More than meets the eye
Maybe Fujitsu’s design team felt nostalgic for their now-dead printer division, because there’s no way around it--the S1500M looks like a printer (or at least a scanner with an identity crisis). That’s not a bad thing, mind you. In fact, the scanner’s unusual design underscores Fujitsu’s main selling point: The ScanSnap reinvents the wheel, scanning practically any paper document as fast as a printer prints pages, aiming to bridge the gap between high-end, sheet-feeding office scanners and the cheapo, consumer-grade flatbed scanners that never align pages properly. We are happy to say the ScanSnap wins on both counts, delivering a product that not only scans with aplomb, but also innovates, adding features that we now want to find in every scanner.
When you open the box, you’ll find a strange piece of machinery that unfolds to become your scanner (like some kind of Transformer in office-appliance cladding). The compact design is a huge plus, as the ScanSnap can easily fit on the corner of a desk, on top of a cluttered table, or even in your backpack, if that’s how you roll. Operation is distinctively quiet, and build quality is sturdy. The only obvious design flaw is an output tray that can’t hold multiple pieces of paper, so be prepared to keep some sort of collection device handy when the scanned materials start flying everywhere, or manually remove the sheets when they’re done.

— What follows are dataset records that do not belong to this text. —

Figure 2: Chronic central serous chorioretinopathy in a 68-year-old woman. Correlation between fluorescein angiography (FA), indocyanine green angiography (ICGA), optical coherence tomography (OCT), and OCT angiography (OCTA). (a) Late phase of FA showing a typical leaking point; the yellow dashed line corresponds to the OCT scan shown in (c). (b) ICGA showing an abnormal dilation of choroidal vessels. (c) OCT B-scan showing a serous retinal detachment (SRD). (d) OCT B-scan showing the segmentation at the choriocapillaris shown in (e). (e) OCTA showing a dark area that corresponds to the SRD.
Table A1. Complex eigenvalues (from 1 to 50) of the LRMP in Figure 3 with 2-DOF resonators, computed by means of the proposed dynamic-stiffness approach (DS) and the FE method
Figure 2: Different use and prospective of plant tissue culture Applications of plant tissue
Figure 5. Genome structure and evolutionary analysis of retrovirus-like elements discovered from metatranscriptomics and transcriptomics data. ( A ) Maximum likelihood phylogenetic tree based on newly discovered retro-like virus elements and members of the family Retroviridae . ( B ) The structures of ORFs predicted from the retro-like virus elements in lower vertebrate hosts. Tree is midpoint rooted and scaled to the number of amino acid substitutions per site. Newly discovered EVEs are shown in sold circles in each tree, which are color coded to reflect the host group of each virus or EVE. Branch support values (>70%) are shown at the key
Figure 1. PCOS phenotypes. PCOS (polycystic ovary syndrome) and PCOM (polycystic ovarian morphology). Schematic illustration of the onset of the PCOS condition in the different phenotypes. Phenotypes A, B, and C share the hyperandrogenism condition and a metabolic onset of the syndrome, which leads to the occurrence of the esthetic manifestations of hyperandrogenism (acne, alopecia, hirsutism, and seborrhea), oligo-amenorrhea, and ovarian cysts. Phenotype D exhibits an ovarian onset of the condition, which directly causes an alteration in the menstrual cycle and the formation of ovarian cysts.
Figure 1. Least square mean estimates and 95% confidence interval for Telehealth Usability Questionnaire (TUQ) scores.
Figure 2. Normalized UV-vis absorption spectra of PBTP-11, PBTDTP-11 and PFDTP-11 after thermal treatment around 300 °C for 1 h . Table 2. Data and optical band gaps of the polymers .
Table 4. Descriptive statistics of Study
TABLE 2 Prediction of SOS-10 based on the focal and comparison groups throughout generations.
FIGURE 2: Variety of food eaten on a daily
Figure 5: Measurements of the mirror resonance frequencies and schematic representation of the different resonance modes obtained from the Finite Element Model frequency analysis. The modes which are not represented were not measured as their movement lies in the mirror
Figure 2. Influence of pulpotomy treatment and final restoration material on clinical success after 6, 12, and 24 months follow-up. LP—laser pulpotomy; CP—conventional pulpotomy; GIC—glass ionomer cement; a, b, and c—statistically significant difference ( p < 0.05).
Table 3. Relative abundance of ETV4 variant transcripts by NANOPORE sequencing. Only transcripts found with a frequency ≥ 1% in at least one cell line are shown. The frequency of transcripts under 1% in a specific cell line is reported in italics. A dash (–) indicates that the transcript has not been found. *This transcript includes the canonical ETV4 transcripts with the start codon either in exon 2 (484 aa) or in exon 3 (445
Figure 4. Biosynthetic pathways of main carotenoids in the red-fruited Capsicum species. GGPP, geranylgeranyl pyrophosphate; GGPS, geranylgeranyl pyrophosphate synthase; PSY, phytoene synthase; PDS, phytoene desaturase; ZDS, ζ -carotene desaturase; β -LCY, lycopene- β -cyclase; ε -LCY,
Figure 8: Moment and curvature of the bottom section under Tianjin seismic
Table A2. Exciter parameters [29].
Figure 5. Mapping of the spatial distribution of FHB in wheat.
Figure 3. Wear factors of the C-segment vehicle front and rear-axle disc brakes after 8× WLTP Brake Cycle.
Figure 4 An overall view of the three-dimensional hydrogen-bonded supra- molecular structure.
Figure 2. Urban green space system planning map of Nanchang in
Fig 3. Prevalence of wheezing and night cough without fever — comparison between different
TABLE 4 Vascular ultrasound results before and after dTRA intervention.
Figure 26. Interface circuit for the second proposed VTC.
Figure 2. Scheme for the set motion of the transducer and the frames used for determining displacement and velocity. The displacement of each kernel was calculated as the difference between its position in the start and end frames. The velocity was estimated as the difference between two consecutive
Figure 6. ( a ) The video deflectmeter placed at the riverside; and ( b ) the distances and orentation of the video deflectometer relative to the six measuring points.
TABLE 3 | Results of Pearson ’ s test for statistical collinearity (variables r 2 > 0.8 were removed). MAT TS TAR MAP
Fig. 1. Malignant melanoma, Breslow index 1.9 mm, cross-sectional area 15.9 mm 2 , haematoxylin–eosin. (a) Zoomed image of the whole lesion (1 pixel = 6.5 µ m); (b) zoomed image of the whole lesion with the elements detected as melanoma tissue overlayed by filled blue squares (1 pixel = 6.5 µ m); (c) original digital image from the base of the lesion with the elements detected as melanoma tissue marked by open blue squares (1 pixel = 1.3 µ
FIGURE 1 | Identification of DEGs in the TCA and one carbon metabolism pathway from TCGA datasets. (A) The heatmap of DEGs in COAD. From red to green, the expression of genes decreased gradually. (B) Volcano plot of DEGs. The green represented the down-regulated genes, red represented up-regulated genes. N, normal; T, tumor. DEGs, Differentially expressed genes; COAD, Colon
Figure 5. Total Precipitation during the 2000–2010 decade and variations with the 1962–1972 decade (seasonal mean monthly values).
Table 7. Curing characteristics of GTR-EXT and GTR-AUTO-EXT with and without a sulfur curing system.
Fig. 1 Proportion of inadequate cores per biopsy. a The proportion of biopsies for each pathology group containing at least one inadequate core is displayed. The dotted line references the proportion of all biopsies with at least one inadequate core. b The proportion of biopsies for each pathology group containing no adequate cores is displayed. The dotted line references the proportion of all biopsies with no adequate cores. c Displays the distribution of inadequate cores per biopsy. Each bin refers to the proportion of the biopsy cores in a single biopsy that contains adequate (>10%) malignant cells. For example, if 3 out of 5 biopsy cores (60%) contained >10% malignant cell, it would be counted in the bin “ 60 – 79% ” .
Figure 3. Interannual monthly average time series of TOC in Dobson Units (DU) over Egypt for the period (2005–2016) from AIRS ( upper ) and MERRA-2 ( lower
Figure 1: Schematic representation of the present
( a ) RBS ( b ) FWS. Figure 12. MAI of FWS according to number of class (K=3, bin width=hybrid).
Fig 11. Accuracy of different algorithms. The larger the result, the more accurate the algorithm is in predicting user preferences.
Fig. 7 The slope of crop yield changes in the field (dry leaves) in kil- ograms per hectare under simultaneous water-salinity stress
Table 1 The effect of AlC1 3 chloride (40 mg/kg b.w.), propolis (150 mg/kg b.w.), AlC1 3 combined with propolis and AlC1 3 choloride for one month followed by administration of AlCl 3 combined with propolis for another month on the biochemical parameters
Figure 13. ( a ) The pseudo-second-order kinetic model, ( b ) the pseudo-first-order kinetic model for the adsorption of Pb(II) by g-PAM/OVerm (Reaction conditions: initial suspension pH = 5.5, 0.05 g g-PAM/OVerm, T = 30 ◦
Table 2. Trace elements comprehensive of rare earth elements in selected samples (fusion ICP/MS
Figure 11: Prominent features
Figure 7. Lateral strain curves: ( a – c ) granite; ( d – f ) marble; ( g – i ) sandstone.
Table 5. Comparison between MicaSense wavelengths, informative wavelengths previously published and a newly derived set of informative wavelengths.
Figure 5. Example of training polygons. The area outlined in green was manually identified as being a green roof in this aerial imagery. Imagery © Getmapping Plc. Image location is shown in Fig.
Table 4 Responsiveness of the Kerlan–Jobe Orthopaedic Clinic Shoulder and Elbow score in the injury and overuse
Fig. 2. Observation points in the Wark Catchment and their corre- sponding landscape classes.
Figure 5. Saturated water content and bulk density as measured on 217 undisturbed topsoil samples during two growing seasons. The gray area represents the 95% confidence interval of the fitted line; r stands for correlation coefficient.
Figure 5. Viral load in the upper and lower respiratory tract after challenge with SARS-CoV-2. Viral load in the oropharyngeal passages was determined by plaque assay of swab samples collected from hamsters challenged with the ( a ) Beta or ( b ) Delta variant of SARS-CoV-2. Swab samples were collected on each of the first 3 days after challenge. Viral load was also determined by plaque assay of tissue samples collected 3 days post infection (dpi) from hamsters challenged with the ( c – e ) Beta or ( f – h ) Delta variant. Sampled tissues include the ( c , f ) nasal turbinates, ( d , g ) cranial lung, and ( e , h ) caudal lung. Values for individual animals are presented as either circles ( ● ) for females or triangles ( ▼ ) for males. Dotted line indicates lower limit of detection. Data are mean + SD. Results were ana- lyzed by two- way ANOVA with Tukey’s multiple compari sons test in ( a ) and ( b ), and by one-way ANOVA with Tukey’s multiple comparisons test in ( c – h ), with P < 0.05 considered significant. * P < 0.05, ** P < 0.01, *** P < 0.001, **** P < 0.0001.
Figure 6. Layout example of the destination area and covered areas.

The ScanSnap is not a flatbed scanner--it instead uses ADF, or automatic document feeding--and this is where it stands apart from traditional scanners. Instead of putting in each page one by one, you put pages in the document feeder, and the scanner intelligently takes one page at a time and scans it, double-sided if you wish. The ScanSnap will perform color and grayscale scans at up to 20 pages per minute, which is markedly faster than anything you could accomplish with a hand-fed, flatbed scanner (unless, perhaps, you have an insanely fast scanner and have the hand-eye coordination of a world-class cup-stacking champion). Using the highest quality setting slows your output to five pages per minute, but even at this more logy pace, the ScanSnap has the remarkable ability to scan pretty much anything that fits within its spec range, even the entire Lord of the Rings trilogy, were you to rip out its pages one by one, frayed edges and all.
This brings us to the scanner’s big drawback: It’s not a flatbed scanner, so it can’t handle 3D objects or even be trusted with any page that’s out of its 12 to 34 lbs paper thickness range (the paper stock for the cover of Mac|Life is 146 lbs, and even flimsy magazine covers usually weigh in around 100 lbs). This limits your scanning hijinks, though common office documents should never pose a problem.
Indeed, during our tests, we got the best results when scanning standard 8.5x11 sheets, and the ScanSnap faltered with thicker paper or odd-sized pages. Fujitsu provides a carrier sheet to use with smaller items. It works fairly well, but you’re stuck if you try to scan anything wider than 8.5 inches. That said, the vast majority of users will be scanning single 8.5x11 pages, and even as a heavy-use device, the ScanSnap performs well.
With the Mac-specific version of the device, Fujitsu demonstrates that it cares about our kind. The software allows you to handle scan jobs in groups, letting you feed, say, 30 pages into the scanner and leave for a cup of coffee. The software can print the scans directly, open them in MS Office, or add them as images to iPhoto. And while the S1500M’s sticker price may dissuade those on a budget, Fujitsu also bundles Adobe Acrobat 8 (a $200 value), which is a great add-on for users serious about digitizing their paper.